Algo se le escapa, algo evidente. Pero ¿qué? En este momento, el inspector Fattush entra en el café y se dirige a su mesa, la que ocupan siempre, junto a la ventana, en un rincón con vistas a todo el local. Policía y periodista coinciden en su costumbre de instalarse en un lugar desde el que podrían evitar las sorpresas.
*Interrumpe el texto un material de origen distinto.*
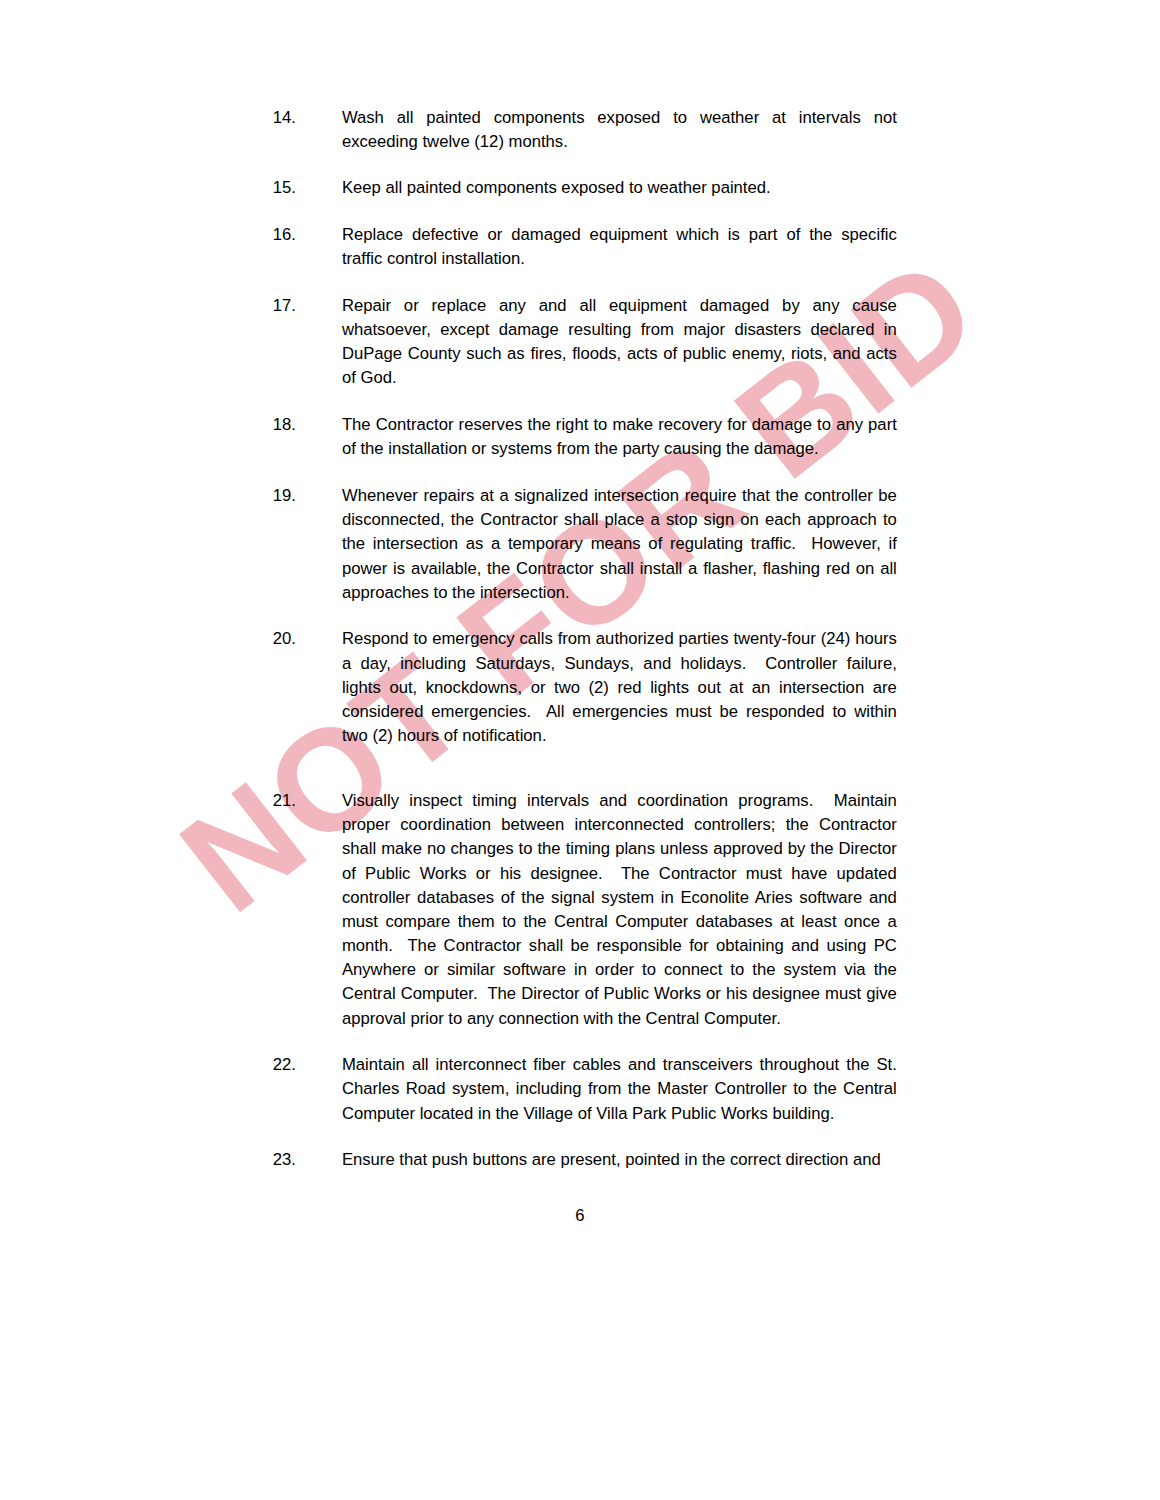NOT FOR BID
14. Wash all painted components exposed to weather at intervals not exceeding twelve (12) months.
15. Keep all painted components exposed to weather painted.
16. Replace defective or damaged equipment which is part of the specific traffic control installation.
17. Repair or replace any and all equipment damaged by any cause whatsoever, except damage resulting from major disasters declared in DuPage County such as fires, floods, acts of public enemy, riots, and acts of God.
18. The Contractor reserves the right to make recovery for damage to any part of the installation or systems from the party causing the damage.
19. Whenever repairs at a signalized intersection require that the controller be disconnected, the Contractor shall place a stop sign on each approach to the intersection as a temporary means of regulating traffic. However, if power is available, the Contractor shall install a flasher, flashing red on all approaches to the intersection.
20. Respond to emergency calls from authorized parties twenty-four (24) hours a day, including Saturdays, Sundays, and holidays. Controller failure, lights out, knockdowns, or two (2) red lights out at an intersection are considered emergencies. All emergencies must be responded to within two (2) hours of notification.
21. Visually inspect timing intervals and coordination programs. Maintain proper coordination between interconnected controllers; the Contractor shall make no changes to the timing plans unless approved by the Director of Public Works or his designee. The Contractor must have updated controller databases of the signal system in Econolite Aries software and must compare them to the Central Computer databases at least once a month. The Contractor shall be responsible for obtaining and using PC Anywhere or similar software in order to connect to the system via the Central Computer. The Director of Public Works or his designee must give approval prior to any connection with the Central Computer.
22. Maintain all interconnect fiber cables and transceivers throughout the St. Charles Road system, including from the Master Controller to the Central Computer located in the Village of Villa Park Public Works building.
23. Ensure that push buttons are present, pointed in the correct direction and
6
Un bronceado recién adquirido, Diana supone que durante los días pasados en Faraya, adorna su rostro afable. El atractivo de Fattush reside en su gentileza. Es el libanés más bondadoso que Dial ha conocido. Trabaja para la justicia, más que para la ley -en eso ambos coinciden: y en que no pocas veces hay que burlar la ley para hacer justicia-, carece de aspiraciones políticas o profesionales, ha rechazado los pocos ascensos que le han propuesto, lleva una feliz existencia familiar y, a diferencia de la mayoría de los libaneses, no se pasa el día cantando las excelencias de tener un hogar como Alá manda. Es suní pero Diana jamás ha sorprendido en él un gesto religioso o una palabra beata. Cuando se le escapa un inshalla, Dios lo quiera, o un 'lhamdulillah, gracias a Dios, lo hace más bien con tono de impaciencia o de blasfemia. Tiene unos ojos grandes, color de miel, las pestañas largas y oscuras. Lleva el pelo entrecano recogido descuidadamente en una coleta, la camisa azul un poco abierta. Por ahora, su cuerpo compensa con gimnasia el exceso de alimentación que una madre y una esposa devotas prodigan al cabeza de familia y único varón de la casa.